REQUEST – Would you transcribe exactly the lines from the beginning of the records below through the line with "assign f1 = d7;", both included, omitting the pictures?

┌─ RECORD SET

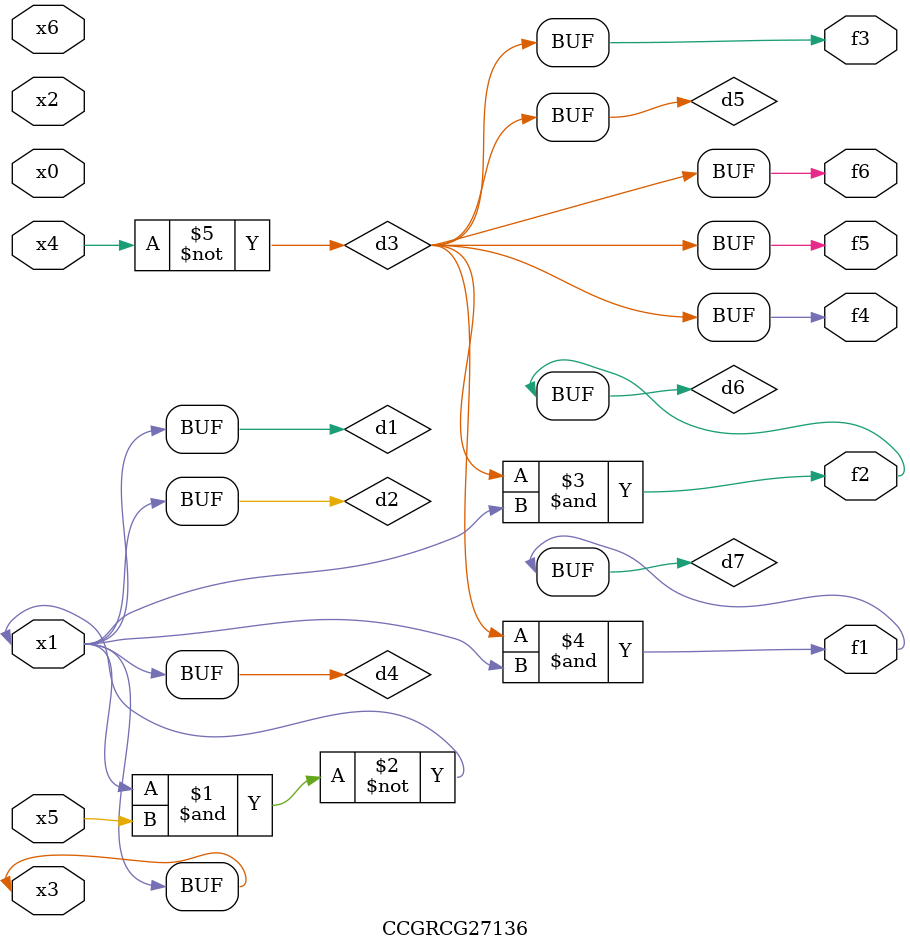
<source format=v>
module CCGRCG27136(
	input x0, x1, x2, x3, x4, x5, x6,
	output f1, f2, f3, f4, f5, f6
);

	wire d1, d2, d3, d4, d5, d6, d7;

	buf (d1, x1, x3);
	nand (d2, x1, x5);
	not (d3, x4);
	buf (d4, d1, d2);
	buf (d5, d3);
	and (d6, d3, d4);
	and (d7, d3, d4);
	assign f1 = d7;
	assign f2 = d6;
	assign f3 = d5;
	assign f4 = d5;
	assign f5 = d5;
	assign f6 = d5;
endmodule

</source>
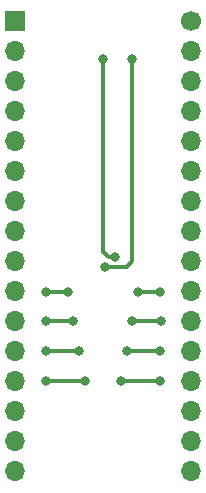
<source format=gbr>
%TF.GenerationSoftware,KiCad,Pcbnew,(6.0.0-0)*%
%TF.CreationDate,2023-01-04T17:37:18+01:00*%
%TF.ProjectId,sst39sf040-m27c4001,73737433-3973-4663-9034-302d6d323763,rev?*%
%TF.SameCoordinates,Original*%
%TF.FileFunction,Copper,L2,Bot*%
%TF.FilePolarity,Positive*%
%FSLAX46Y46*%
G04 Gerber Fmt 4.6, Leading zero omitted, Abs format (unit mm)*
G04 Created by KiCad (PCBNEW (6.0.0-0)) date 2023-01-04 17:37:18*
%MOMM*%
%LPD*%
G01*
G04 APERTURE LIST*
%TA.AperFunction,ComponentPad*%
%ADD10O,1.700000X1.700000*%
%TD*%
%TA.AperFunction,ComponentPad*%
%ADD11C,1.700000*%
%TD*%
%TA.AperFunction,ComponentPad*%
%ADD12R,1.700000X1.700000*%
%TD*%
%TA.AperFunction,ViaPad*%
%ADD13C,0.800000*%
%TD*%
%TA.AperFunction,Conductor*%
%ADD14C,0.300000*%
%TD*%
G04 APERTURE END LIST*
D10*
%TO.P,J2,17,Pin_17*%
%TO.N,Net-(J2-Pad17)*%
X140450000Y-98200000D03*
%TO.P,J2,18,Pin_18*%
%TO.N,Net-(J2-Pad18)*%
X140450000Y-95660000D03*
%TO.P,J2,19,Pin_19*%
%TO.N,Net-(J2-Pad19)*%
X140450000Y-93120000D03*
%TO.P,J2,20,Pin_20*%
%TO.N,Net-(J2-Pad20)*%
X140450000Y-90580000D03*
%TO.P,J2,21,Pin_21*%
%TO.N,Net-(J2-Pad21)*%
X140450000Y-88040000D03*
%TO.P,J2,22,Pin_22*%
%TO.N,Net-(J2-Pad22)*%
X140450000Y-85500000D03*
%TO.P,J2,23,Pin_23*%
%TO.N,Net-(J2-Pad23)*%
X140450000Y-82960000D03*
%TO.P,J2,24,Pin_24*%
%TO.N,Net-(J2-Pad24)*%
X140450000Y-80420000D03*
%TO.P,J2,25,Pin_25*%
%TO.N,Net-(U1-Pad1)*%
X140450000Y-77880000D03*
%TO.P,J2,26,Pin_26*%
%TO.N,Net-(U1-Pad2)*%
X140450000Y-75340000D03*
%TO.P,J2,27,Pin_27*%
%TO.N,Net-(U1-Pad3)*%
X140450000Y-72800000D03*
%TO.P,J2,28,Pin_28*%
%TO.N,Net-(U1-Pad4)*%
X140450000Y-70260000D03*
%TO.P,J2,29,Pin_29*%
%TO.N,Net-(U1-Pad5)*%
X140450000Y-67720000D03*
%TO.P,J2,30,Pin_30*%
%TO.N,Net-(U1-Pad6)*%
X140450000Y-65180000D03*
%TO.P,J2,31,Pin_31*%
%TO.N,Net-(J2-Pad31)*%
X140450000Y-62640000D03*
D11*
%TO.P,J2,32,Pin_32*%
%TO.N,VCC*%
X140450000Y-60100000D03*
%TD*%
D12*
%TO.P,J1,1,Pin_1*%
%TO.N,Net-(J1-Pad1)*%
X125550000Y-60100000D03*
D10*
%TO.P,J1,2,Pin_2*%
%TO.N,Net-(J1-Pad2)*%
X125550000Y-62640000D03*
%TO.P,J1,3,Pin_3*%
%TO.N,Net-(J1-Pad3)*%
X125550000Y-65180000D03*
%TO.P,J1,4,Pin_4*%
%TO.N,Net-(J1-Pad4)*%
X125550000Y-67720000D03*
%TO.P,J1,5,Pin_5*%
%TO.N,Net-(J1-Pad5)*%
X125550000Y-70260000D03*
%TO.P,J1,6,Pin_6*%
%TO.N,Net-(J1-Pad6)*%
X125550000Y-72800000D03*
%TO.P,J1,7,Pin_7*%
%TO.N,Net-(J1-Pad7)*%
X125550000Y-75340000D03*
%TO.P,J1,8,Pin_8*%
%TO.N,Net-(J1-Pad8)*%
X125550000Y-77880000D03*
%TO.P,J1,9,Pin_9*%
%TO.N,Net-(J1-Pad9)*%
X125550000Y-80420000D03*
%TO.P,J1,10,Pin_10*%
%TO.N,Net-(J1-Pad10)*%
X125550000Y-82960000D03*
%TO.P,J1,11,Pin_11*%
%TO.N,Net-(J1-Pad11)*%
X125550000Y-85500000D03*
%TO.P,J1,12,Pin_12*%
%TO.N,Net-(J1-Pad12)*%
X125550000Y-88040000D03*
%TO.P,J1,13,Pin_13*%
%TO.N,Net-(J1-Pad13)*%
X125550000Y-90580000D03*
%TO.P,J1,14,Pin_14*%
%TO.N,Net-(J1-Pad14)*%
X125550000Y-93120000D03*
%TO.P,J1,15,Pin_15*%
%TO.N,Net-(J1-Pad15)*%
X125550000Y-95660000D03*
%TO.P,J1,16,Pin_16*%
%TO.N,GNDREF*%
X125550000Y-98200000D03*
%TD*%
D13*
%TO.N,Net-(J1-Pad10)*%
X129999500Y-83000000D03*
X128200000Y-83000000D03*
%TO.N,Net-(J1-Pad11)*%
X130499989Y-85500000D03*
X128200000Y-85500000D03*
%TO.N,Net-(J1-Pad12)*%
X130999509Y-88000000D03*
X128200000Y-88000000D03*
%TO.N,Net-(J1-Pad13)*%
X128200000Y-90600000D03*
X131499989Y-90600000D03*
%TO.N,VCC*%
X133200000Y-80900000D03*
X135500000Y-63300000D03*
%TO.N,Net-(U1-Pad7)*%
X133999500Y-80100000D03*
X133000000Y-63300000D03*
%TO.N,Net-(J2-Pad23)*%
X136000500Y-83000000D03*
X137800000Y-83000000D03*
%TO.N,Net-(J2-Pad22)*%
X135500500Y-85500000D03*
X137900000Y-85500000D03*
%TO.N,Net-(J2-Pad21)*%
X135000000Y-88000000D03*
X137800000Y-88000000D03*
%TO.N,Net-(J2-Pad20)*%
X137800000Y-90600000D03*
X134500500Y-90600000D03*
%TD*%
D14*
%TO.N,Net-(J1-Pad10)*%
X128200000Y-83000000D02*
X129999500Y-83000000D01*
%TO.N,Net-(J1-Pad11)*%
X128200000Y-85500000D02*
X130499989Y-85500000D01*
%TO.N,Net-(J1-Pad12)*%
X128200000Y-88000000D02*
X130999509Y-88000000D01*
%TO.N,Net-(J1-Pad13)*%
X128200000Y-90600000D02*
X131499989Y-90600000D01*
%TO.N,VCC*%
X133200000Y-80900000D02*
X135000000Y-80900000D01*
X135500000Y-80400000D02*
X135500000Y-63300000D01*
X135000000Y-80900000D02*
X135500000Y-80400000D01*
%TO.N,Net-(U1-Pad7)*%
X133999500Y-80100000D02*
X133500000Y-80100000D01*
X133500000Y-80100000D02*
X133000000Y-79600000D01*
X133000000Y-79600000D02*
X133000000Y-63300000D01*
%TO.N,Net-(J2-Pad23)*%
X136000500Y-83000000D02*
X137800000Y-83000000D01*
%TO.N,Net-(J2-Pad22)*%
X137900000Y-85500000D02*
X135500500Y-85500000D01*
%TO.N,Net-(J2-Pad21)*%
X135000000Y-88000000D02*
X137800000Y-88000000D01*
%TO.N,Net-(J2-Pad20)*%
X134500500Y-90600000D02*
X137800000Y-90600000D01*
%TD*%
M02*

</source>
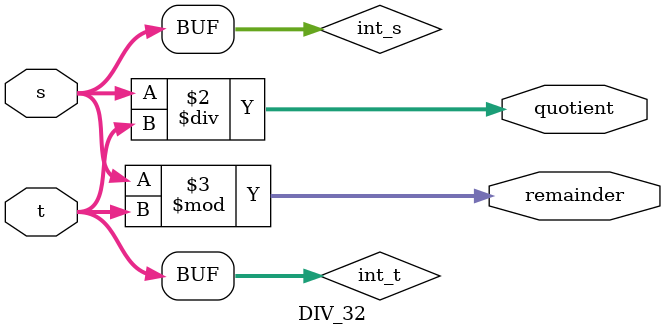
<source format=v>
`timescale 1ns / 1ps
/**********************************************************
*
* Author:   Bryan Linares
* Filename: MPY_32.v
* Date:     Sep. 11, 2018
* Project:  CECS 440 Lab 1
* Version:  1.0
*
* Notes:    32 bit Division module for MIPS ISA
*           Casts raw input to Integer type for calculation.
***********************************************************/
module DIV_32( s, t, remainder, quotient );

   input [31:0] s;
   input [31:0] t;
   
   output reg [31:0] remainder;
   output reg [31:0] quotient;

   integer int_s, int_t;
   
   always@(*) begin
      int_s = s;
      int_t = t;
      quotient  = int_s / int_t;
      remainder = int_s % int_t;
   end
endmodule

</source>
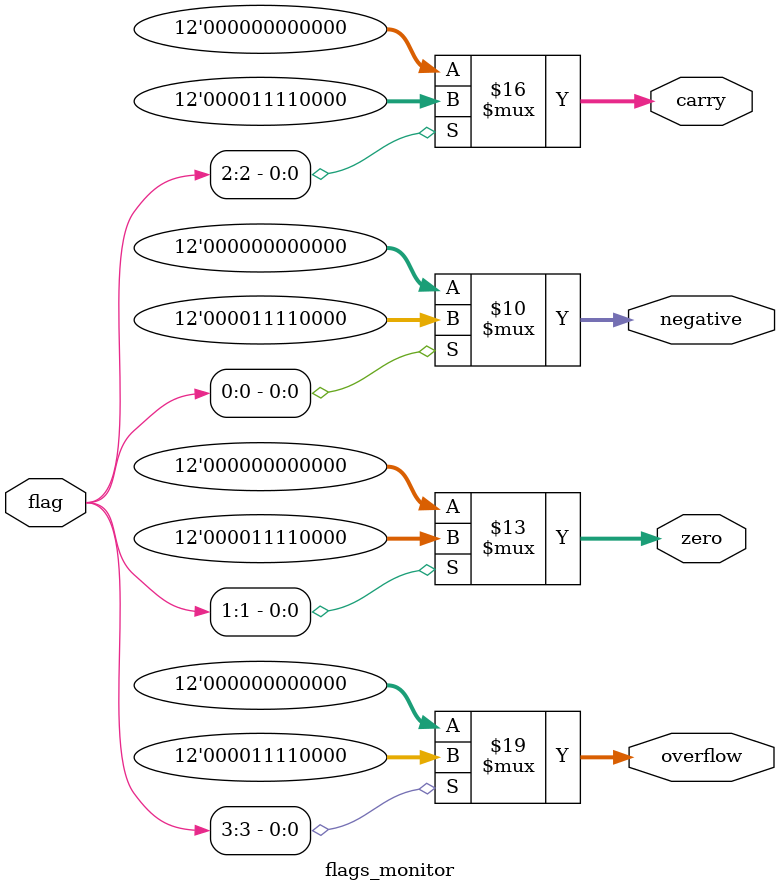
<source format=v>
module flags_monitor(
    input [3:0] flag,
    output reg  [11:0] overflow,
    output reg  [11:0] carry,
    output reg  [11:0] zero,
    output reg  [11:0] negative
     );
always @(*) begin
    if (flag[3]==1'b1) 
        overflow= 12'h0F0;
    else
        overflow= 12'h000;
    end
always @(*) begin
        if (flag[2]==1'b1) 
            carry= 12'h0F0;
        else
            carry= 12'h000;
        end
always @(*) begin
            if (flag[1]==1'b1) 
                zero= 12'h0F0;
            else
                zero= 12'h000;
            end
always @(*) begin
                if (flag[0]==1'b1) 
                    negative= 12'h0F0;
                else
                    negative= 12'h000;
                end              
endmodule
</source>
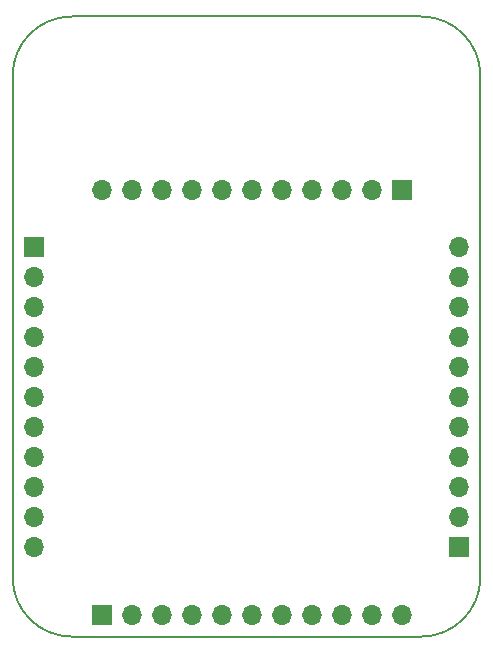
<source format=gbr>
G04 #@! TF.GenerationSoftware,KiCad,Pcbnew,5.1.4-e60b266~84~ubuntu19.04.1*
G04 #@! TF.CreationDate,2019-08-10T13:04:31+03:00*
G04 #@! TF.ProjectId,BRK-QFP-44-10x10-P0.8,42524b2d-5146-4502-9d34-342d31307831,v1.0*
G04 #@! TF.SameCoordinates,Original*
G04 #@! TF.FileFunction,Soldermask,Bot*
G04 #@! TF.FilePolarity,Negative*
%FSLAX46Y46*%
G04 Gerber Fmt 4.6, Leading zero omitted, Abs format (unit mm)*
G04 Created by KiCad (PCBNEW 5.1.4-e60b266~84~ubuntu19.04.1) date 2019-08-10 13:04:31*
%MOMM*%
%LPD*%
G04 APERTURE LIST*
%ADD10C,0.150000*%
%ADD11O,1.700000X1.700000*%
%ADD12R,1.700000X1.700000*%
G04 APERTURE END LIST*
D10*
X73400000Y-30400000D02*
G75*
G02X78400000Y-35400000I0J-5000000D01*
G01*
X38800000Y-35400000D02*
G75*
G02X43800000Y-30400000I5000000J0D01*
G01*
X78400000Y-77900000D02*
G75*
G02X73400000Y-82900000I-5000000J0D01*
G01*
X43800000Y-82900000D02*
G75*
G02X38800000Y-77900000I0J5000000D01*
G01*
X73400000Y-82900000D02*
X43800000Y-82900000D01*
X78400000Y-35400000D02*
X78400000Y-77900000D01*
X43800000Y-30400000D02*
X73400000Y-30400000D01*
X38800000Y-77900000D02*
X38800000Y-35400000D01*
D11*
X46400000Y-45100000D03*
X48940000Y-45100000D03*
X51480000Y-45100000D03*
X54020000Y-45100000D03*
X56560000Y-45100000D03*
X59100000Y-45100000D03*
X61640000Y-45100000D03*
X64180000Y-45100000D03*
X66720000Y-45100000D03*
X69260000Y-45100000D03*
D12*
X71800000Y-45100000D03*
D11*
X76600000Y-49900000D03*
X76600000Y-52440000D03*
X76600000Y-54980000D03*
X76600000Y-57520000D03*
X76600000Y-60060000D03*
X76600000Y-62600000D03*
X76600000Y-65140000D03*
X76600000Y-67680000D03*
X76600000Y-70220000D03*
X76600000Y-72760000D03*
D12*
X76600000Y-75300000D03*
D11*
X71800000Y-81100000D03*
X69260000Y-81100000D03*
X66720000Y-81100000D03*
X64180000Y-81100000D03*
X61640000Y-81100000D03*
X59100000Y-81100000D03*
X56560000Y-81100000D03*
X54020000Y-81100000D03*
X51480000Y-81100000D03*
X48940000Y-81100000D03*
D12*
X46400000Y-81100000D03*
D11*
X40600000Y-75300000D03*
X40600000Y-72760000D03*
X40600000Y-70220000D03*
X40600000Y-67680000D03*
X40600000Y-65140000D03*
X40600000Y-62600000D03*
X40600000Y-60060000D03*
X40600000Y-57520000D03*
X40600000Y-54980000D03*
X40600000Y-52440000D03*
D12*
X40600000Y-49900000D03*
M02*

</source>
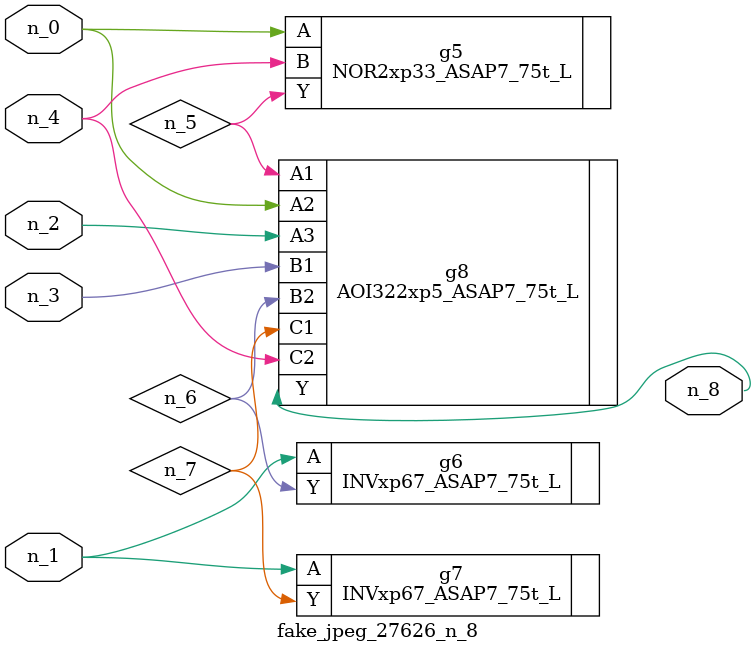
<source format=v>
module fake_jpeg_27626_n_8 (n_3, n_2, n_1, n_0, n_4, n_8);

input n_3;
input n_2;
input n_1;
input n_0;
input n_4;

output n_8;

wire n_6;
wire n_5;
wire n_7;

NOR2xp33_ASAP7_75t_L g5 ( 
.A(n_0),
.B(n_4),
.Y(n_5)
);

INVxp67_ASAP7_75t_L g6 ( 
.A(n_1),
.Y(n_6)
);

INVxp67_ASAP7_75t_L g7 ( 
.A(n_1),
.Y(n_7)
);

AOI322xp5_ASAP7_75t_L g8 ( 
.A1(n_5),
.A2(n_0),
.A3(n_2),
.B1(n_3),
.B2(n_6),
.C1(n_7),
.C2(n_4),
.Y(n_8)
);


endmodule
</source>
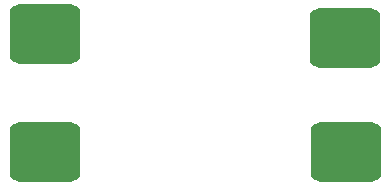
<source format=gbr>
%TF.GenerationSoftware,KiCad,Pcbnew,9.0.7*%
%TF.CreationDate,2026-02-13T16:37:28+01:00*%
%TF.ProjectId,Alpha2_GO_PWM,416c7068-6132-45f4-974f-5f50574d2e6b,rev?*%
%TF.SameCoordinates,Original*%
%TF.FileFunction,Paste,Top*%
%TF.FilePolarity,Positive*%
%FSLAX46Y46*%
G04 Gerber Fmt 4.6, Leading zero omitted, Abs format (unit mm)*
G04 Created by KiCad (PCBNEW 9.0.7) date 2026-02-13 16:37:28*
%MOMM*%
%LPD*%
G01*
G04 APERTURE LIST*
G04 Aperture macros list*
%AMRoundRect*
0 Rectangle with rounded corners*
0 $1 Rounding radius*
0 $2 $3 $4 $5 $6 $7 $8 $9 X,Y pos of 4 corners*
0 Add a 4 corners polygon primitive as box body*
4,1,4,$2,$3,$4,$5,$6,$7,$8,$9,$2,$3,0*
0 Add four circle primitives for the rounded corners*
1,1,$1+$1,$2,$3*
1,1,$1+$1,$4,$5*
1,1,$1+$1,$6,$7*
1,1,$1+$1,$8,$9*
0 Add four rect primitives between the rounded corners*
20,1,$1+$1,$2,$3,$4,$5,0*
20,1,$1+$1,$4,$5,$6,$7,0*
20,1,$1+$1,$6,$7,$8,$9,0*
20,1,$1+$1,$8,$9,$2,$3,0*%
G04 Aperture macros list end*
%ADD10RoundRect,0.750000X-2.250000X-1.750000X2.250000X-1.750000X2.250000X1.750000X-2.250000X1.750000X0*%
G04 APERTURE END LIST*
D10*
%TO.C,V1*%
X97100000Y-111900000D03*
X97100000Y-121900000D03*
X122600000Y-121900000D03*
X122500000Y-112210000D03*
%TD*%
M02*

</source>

└─

ANSWER SECTION –
<source format=v>
module CCGRCG27136(
	input x0, x1, x2, x3, x4, x5, x6,
	output f1, f2, f3, f4, f5, f6
);

	wire d1, d2, d3, d4, d5, d6, d7;

	buf (d1, x1, x3);
	nand (d2, x1, x5);
	not (d3, x4);
	buf (d4, d1, d2);
	buf (d5, d3);
	and (d6, d3, d4);
	and (d7, d3, d4);
	assign f1 = d7;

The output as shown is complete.